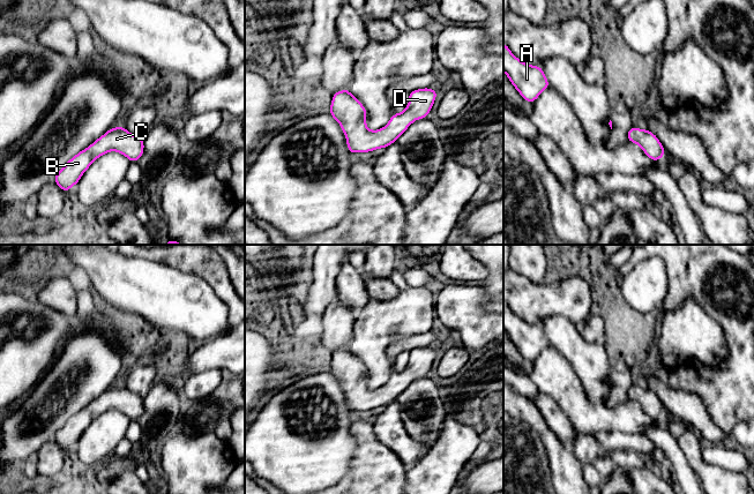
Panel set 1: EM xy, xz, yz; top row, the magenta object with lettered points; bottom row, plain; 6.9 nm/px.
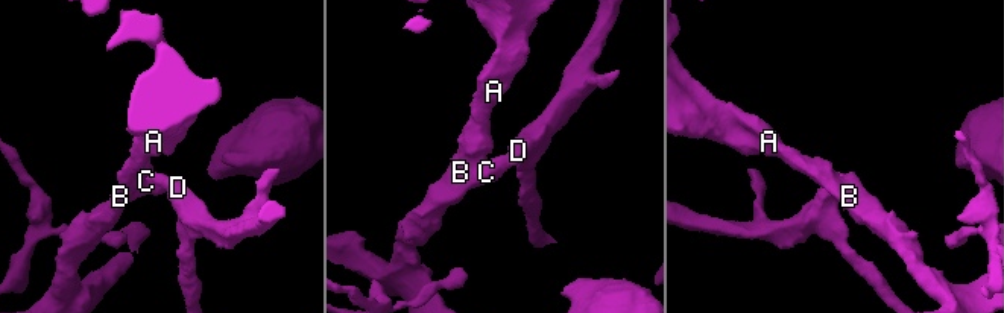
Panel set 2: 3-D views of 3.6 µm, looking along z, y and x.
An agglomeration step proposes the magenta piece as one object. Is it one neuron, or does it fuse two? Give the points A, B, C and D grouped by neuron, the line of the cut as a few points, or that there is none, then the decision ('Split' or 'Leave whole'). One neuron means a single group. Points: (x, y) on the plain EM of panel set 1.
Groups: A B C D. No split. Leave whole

◇ ◇ ◇ ◇ ◇ ◇ ◇

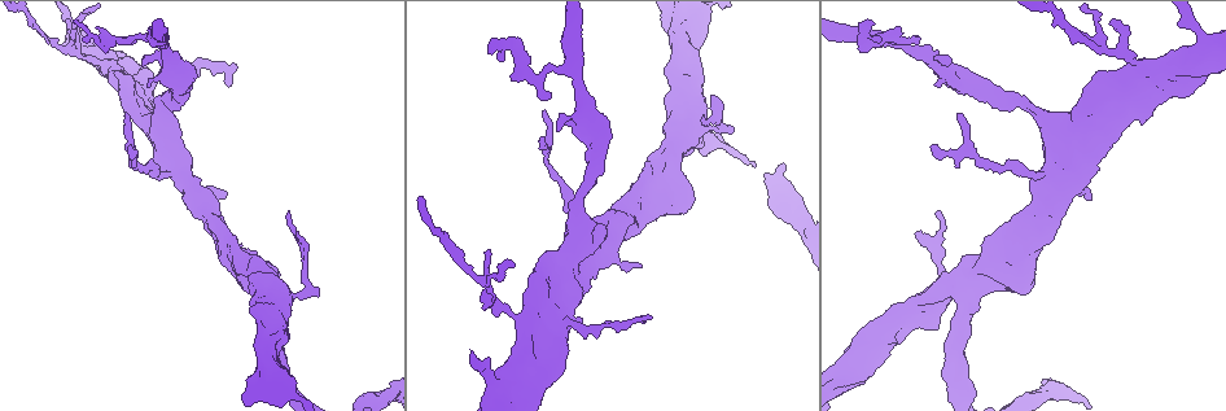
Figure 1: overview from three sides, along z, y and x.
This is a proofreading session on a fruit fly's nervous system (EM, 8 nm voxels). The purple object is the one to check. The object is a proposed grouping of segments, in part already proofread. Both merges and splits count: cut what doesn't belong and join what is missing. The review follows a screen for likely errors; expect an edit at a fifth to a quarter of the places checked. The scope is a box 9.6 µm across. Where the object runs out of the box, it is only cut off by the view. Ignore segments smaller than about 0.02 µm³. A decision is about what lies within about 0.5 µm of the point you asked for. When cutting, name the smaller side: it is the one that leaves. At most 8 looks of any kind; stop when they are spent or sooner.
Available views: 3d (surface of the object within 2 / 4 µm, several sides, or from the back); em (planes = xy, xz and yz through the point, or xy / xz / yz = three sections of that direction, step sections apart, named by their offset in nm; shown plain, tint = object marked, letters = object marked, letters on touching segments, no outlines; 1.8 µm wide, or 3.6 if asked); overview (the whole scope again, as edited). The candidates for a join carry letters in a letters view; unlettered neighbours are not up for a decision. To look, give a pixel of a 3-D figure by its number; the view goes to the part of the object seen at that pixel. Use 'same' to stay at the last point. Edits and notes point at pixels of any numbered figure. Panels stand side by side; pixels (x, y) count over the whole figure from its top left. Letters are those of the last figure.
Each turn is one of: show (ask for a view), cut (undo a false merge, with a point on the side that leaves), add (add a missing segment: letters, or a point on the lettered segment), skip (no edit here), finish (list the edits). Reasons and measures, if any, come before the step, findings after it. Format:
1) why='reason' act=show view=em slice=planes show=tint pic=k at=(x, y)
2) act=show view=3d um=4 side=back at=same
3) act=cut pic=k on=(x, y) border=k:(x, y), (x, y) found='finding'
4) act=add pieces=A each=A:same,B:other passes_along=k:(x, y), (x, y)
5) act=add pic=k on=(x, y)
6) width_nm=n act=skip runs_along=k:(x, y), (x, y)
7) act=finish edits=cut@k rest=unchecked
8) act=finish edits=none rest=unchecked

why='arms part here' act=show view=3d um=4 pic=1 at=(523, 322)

◇ ◇ ◇ ◇ ◇ ◇ ◇

■ Aim of the exercise
In the listing above, find the line with "Panel set 1: EM" and output every line through the one with "Panel set 2: 3-D", exactly, without the pictures.

■ Response to the task
Panel set 1: EM xy, xz, yz; top row, the magenta object with lettered points; bottom row, plain; 6.9 nm/px.
Panel set 2: 3-D views of 3.6 µm, looking along z, y and x.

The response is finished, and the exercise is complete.